Recently, though, sales have stepped up, and in September, a Swiss real-estate fund bought 73 apartments in the Chedi, at a price reported in The New York Times to be $130m (£85m). The same newspaper floated the idea that ASA needed a figurehead celebrity to endorse the development: Andermatt has, after all, attracted many celebrated visitors in the past, among them J M W Turner, Charles Dickens and Elvis Presley. But Robert Fellermeier, the 47-year-old Bavarian who is ASA's managing director, says the company is not targeting celebrities. "We are selling properties to quite ordinary people – doctors, lawyers and so on – rather than to the rich and famous," he insists, despite prices that start at Sfr1.8m (£1.3m) for the Chedi's cheapest apartments. "But once the Chedi opens we will get that association, thanks to the celebrity magazines."
For mere skiers, the biggest news is that ASA, having taken a controlling interest in the local lift companies, is to remodel the ski areas in partnership with the Scandinavian resort operator SkiStar. The two Andermatt areas will have improved lifts, and the Sedrun area – further along the valley – will be linked to Nätschen by a pair of new lifts.

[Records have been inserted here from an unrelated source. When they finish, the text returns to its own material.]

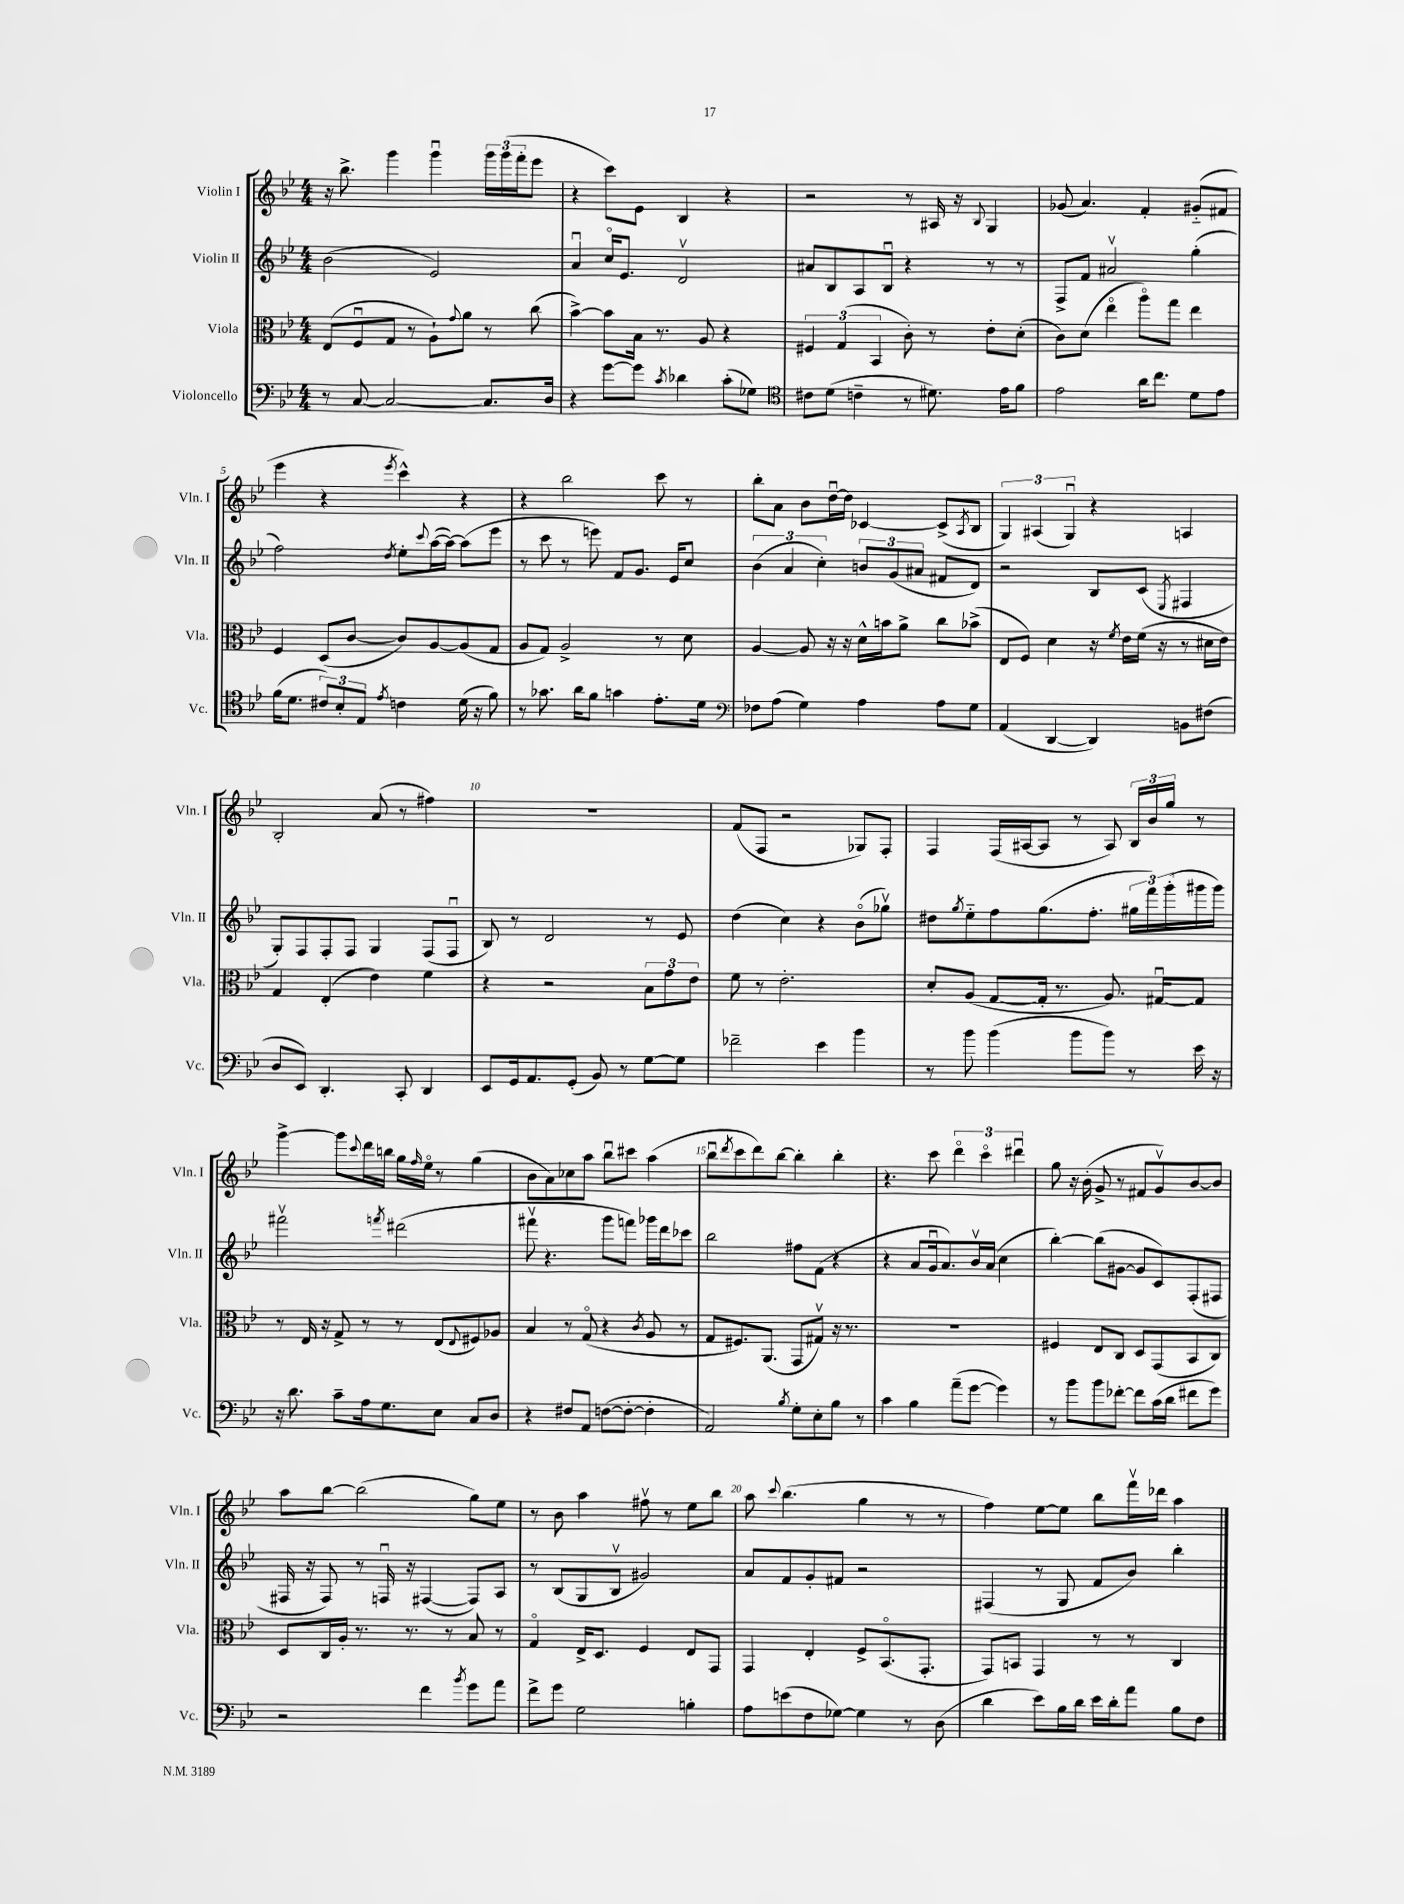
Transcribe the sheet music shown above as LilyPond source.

<<
\new StaffGroup <<
\new Staff = "s0" \with { instrumentName = "Violin I" shortInstrumentName = "Vln. I" } {
    \clef treble \key bes \major \numericTimeSignature \time 4/4
    r16 bes''8.-> g'''4 g'''4\downbow \tuplet 3/2 { g'''16 g'''16( f'''16-. } ees'''8 |
    r4 c'''8) ees'8 bes4 r4 |
    r2 r8 ais16 r16 \appoggiatura { bes8 } g4 |
    ges'8( a'4.) f'4-. gis'8-_( fis'8 |
    ees'''4 r4 \acciaccatura { ees'''8 } c'''4-^) r4 |
    r4 bes''2 c'''8 r8 |
    bes''8-. a'8 bes'8 d''16~\downbow d''16 ces'4~ ces'8->( \acciaccatura { a8 } bes8 |
    \tuplet 3/2 { g4) ais4( g4\downbow) } r4 a4 |
    bes2-. a'8( r8 fis''4) |
    R1 |
    f'8( f8 r2 ges8) f8-. |
    f4 f16( ais16~ ais8 r8 ais8) \tuplet 3/2 { bes16 bes'16 g''16 } r8 |
    g'''4~-> g'''8 \appoggiatura { c'''8 } d'''16 b''16 g''16 \grace { f''16 } ees''16\flageolet r8 g''4( |
    bes'8 a'8) ces''8 a''8 bes''8\downbow cis'''8 a''4( |
    bes''8\downbow \acciaccatura { d'''8 } c'''8 d'''8) bes''8~ bes''4-. bes''4-. |
    r4. c'''8 \tuplet 3/2 { d'''4\flageolet c'''4\flageolet dis'''4\downbow } |
    g''8 r16 bes'16-.( g'8-> r8 fis'8 g'8\upbow) bes'8~ bes'8 |
    a''8 bes''8~ bes''2( g''8) ees''8 |
    r8 bes'8 a''4 fis''8\upbow r8 ees''8 bes''8 |
    a''8 \appoggiatura { c'''8 } bes''4.( g''4 r8 r8 |
    f''4) ees''8~ ees''8 bes''8 f'''16\upbow des'''16 a''4 \bar "|." |
}
\new Staff = "s1" \with { instrumentName = "Violin II" shortInstrumentName = "Vln. II" } {
    \clef treble \key bes \major \numericTimeSignature \time 4/4
    bes'2( ees'2) |
    a'4\downbow c''16\flageolet ees'8. d'2\upbow |
    ais'8 bes8 a8 bes8\downbow r4 r8 r8 |
    f8-> f'8 ais'2\upbow g''4-.( |
    f''2) \acciaccatura { d''8 } ees''8-. \appoggiatura { c'''8 } a''16~( a''16~) a''8( ees'''8 |
    r8 c'''8 r8 e'''8) f'8 g'8. ees'16 c''8 |
    \tuplet 3/2 { bes'4( a'4 c''4-.) } \tuplet 3/2 { b'8 g'8( ais'8 } fis'8 d'8) |
    r2 bes8 c'8( \acciaccatura { ees8 } fis4 |
    g8-.) f8 f8-. f8 g4 f8( f8\downbow |
    bes8) r8 d'2 r8 ees'8 |
    d''4( c''4) r4 bes'8\flageolet( ges''8\upbow) |
    dis''8 \acciaccatura { g''8 } ees''8-_ f''8 g''8.( f''8.-. \tuplet 3/2 { gis''16 f'''16) g'''16-.( } gis'''16 gis'''16) |
    fis'''2\upbow \acciaccatura { f'''8 } dis'''2( |
    fis'''8\upbow r4. g'''8 f'''8) ges'''16 d'''16 ces'''8 |
    bes''2 fis''8 f'8( r4 |
    r4 a'8 g'16\downbow a'8.) bes'16\upbow a'16( c''4 |
    bes''4~-.) bes''8( gis'8~ gis'8 c'8) f8-.( fis8 |
    fis16 r16 fis8) r8 f16\downbow r16 fis4~( fis8) a8 |
    r8 bes8( g8 bes8\upbow gis'2) |
    a'8 f'8 g'8-. fis'8 r2 |
    fis4( r8 g8 f'8 bes'8) bes''4-. \bar "|." |
}
\new Staff = "s2" \with { instrumentName = "Viola" shortInstrumentName = "Vla." } {
    \clef alto \key bes \major \numericTimeSignature \time 4/4
    ees8( f8\downbow g8 r8 a8-!) \appoggiatura { g'8 } a'8 r8 c''8( |
    bes'4~->) bes'8 bes16 r8. a8 r4 |
    \tuplet 3/2 { fis4 g4( bes,4 } c'8-.) r8 ees'8-. d'8-.( |
    c'8) d'8( ees''4\flageolet a''8\flageolet) g''8 ees''4 |
    f4 d8( c'8~ c'8) a8~ a8( g8 |
    a8 g8) a2-> r8 d'8 |
    a4~ a8 r16 r16 d'16-^ b'16 a'8-> c''8 bes'8->( |
    ees8 f8) d'4 r16 \acciaccatura { f'8 } ees'16 f'16( r16 r8 dis'16 ees'16) |
    g4 ees4-.( ees'4) f'4 |
    r4 r2 \tuplet 3/2 { bes8 g'8 ees'8 } |
    f'8 r8 ees'2.-. |
    d'8-. a8( g8~ g16-. r8. a8.) gis16~\downbow gis8 |
    r8 ees16 r16 g8-> r8 r8 ees8( \appoggiatura { ees8 } fis8) aes8 |
    bes4 r8 g8\flageolet( r4 \acciaccatura { c'8 } a8 r8 |
    g8 fis8.) a,8.( g,8 gis8\upbow) r16 r8. |
    R1 |
    fis4 ees8 c8 d8 g,8( bes,8 c8) |
    d8 c16 a16-. r8. r8. r8 bes8 r8 |
    g4\flageolet ees16-> d8. f4 ees8 g,8 |
    g,4 ees4-. f8-> bes,8.\flageolet( g,8.-. |
    g,8) b,8 g,4 r8 r8 c4 \bar "|." |
}
\new Staff = "s3" \with { instrumentName = "Violoncello" shortInstrumentName = "Vc." } {
    \clef bass \key bes \major \numericTimeSignature \time 4/4
    r8 c8~ c2~ c8. d16 |
    r4 g'8~ g'8 \acciaccatura { c'8 } des'4 c'8-.( ges8) |
    \clef tenor cis'8 d'8( c'4-- r8 dis'8.) ees'16 f'8 |
    ees'2 a'16 c''8. d'8 ees'8 |
    f'16( d'8. \tuplet 3/2 { cis'8) bes8-. ees8 } \acciaccatura { ees'8 } c'4 d'16( r16 f'8) |
    r8 ges'8. a'16 f'8 g'4 ees'8.-. d'16 |
    \clef bass fes8 a8( g4) a4 a8 g8 |
    a,4( d,4~ d,4) b,8 fis8( |
    d8 ees,8) d,4.-. c,8-. d,4 |
    ees,8 g,16 a,8. g,8-.( bes,8) r8 g8~ g8 |
    fes'2-- ees'4 bes'4 |
    r8 bes'8 bes'4( bes'8 bes'8) r8 ees'16 r16 |
    r16 d'8. c'8-- a16 g8. ees8 c8 d8 |
    r4 fis8 a,8 f8~( f8~-. f4-. |
    a,2) \acciaccatura { bes8 } g8-. ees8-. bes8 r8 |
    c'4 bes4 a'8--( g'8~ g'4) |
    r8 bes'8 bes'8 fes'8~-. fes'8 c'16( d'16 fis'8 g'8) |
    r2 f'4 \acciaccatura { bes'8 } g'8 a'8 |
    f'8-> g'8 g2 b4-. |
    a8 e'8( f8 ges8~) ges4 r8 d8( |
    d'4 ees'8) bes16 d'16 ees'16 d'16-. a'8 bes8 f8 \bar "|." |
}
>>
>>
\layout { \context { \Score \override BarNumber.break-visibility = ##(#f #t #t) barNumberVisibility = #(every-nth-bar-number-visible 5) } }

The jewel of its skiing, however, will remain the majestic, north-facing Gemsstock, the biggest of the mountains around the town, whose cable car delivers skiers to its 2,963m peak. The top station is one of the great Alpine viewpoints, but it is an alarming place, too. Just the sight of the steel-rope bridge running along the tooth-like peaks of the top ridge is enough to induce vertigo and the platform alongside the cable car seems a place made for thicker-skinned species than human beings.
This is a mountain for adventurous skiers – which means almost everyone heads off to the right, towards the forked Bernhard-Russi-Run (named after the local ski-racing hero) and the famous off-piste routes such as Giraffe and Geissberg. Only aesthetes turn left, where they can expect to have the beautiful St Anna Gletscher red run almost to themselves. (On the 3.5km descent I encountered just eight other skiers.)
The Chedi show bedroom being unplumbed, my accommodation in Andermatt was in a plain but very well managed three-star hotel, the Alpenhotel Schlüssel. When we first spoke, the manager told me – referring primarily to a lack of ski-lift investment – that the town had "fallen asleep for 30 years". I asked him later whether it had now woken up. "Yes," he answered, with a smile. Now there's a good reason for going skiing in Andermatt.
The nearest international airport is Zurich, served by Swiss (0845 601 0956; swiss.com); Helvetic Airways (00 41 44 270 85 00; helvetic.com); BMI Regional (0844 417 2600; bmiregional.com); Blue Islands (08456 20 21 22; blueislands.com); British Airways (0844 493 0787; ba.com); and easyJet (0843 104 5000; easyjet.com) from a range of UK airports.
No major tour operator offers packages to Andermatt, but trips can be arranged by specialists such as PowderBeds.com (0845 004 4485; powderbeds.com) and Alpine Answers (020-7801 1080; alpineanswers.co.uk).
Alpenhotel Schlüssel at Gotthardstrasse 30 (00 41 888 7088; hotelschluessel.com) has doubles from Sfr150 (£107) per night, including breakfast.